Page-level text extractions:
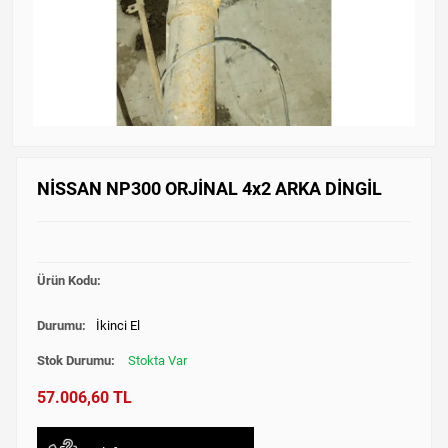
NİSSAN NP300 ORJİNAL 4x2 ARKA DİNGİL
Ürün Kodu:
Durumu:
İkinci El
Stok Durumu:
Stokta Var
57.006,60 TL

■ **Description of the task**
Reproduce the text lines from every row above word for word, leaving the pictures out of your answer.

■ **Response to this task**
NİSSAN NP300 ORJİNAL 4x2 ARKA DİNGİL
Ürün Kodu:
Durumu:
İkinci El
Stok Durumu:
Stokta Var
57.006,60 TL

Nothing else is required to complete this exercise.